DIGITAL Business Africa : Comment la HACA Côte d’Ivoire se mobilise-t-elle pour réguler les plateformes numériques ?
Me René Bourgoin : Nous avons engagé des démarches préalables au niveau de la Côte d’Ivoire. Nous avons entrepris de dialoguer directement avec des grandes entreprises des médias sociaux pour échanger sur les dispositions de notre loi. Il a été convenu d’un régime déclaratif et non pas d’autorisation pour ces plateformes afin de nous fournir (à nous régulateur) des cordonnées des personnes ressources des infractions.
Pour le signalement des contenus audiovisuels, il a été convenu de mettre en place un canal direct de signalement pour nous régulateur qui sera accessible. Avec Méta, nous avons convenu que les contenus signalés doivent être supprimés sans retard indu dans un délai de 48 heures.

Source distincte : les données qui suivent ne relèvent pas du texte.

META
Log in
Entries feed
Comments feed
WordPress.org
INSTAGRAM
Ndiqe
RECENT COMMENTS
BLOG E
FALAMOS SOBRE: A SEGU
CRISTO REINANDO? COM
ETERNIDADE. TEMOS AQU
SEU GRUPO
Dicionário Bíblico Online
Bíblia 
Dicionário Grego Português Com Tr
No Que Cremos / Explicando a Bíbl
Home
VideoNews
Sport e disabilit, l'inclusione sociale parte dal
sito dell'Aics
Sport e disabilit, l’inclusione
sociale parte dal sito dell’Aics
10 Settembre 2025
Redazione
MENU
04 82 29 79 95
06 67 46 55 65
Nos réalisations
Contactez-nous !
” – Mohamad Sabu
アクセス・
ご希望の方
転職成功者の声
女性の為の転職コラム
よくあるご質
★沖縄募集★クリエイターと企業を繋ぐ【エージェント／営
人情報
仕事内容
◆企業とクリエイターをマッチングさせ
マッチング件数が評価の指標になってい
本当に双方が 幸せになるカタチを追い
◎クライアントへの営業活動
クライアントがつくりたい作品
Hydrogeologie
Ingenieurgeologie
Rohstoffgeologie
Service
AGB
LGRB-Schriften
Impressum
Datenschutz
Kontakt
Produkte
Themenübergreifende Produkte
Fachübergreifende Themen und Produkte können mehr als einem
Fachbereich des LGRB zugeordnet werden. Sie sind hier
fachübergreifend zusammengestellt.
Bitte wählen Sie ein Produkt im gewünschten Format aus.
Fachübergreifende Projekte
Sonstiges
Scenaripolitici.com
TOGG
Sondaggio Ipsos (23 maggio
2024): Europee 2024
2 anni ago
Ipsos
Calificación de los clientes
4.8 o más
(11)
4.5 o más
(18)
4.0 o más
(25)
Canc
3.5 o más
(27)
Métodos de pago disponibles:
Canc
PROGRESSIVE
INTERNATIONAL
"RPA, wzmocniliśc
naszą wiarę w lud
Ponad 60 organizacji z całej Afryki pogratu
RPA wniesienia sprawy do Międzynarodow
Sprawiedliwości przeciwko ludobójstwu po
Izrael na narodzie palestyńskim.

Il est prévu également des redevances annuelles. Les plateformes ont souhaité que nous explorons la possibilité de prélever une taxe annuelle sur les publicités diffusées en ligne. Ces frais pourront contribuer au développement de la communication audiovisuelle.
En outre, avec Méta et Google, nous avons convenus de l’alphabétisation numériques. Avec les différents ministères en charge de l’Éducation nationale nous avons pensé restaurer la possibilité d’intégrer les modules sur l’alphabétisation numérique dans le système éducatif et enfin la formation des journalistes dans le cadre des collaborations.
DIGITAL Business Africa : Cette régulation ne limite-t-elle pas dans une certaine mesure les libertés d’expression sur les plateformes numériques ?
Me René Bourgoin : Absolument pas. Pour une raison très simple : la régulation ne peut pas limiter la liberté d’expression. Parce que le régulateur est le garant de la liberté de la communication. Nous devons garantir la liberté de la communication. Nous ne pouvons pas garantir une liberté et puis la compromettre encore.
Il ne faut pas oublier que la liberté de la communication a ses propres limites qui sont prévues par la loi. Le régulateur intervient lorsque les limites de cette liberté sont franchies. Il dira alors arrêtez vous avez franchi les limites de la communication sur la liberté d’expression.